Filter the entries that follow, copying every line in which the word "Tessler" appears.

PROVIDED DATA START

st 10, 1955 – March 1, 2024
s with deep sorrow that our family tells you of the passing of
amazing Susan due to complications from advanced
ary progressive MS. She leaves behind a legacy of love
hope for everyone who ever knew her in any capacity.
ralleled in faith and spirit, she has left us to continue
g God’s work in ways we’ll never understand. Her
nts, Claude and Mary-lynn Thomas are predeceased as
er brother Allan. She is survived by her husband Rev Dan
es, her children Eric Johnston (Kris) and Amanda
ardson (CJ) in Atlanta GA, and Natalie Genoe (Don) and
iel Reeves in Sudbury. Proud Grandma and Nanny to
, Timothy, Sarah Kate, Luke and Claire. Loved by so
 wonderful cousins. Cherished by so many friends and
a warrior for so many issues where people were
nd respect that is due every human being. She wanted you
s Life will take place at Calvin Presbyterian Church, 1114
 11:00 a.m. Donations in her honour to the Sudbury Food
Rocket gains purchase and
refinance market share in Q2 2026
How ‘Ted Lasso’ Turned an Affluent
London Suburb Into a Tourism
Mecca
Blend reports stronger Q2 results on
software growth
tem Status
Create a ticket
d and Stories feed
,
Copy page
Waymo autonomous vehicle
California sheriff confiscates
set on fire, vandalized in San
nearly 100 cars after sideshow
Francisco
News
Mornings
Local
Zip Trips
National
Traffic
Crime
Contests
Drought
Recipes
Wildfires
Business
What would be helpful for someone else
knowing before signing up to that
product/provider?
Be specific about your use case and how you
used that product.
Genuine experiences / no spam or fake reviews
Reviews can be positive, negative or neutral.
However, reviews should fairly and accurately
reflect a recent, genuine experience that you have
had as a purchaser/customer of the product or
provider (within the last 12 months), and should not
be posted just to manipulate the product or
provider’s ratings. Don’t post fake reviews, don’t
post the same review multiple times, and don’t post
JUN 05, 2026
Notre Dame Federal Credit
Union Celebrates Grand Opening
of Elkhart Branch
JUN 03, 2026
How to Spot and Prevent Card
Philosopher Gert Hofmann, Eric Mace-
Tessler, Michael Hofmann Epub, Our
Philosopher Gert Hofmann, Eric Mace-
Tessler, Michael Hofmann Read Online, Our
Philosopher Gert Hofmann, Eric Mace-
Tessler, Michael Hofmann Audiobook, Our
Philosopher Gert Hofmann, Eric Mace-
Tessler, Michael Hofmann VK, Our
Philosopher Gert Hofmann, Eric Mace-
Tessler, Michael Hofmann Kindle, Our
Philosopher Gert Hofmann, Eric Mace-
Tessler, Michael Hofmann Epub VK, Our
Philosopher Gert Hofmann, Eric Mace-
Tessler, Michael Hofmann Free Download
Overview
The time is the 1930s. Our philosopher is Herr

PROVIDED DATA END

TASK RESPONSE:
Tessler, Michael Hofmann Epub, Our
Tessler, Michael Hofmann Read Online, Our
Tessler, Michael Hofmann Audiobook, Our
Tessler, Michael Hofmann VK, Our
Tessler, Michael Hofmann Kindle, Our
Tessler, Michael Hofmann Epub VK, Our
Tessler, Michael Hofmann Free Download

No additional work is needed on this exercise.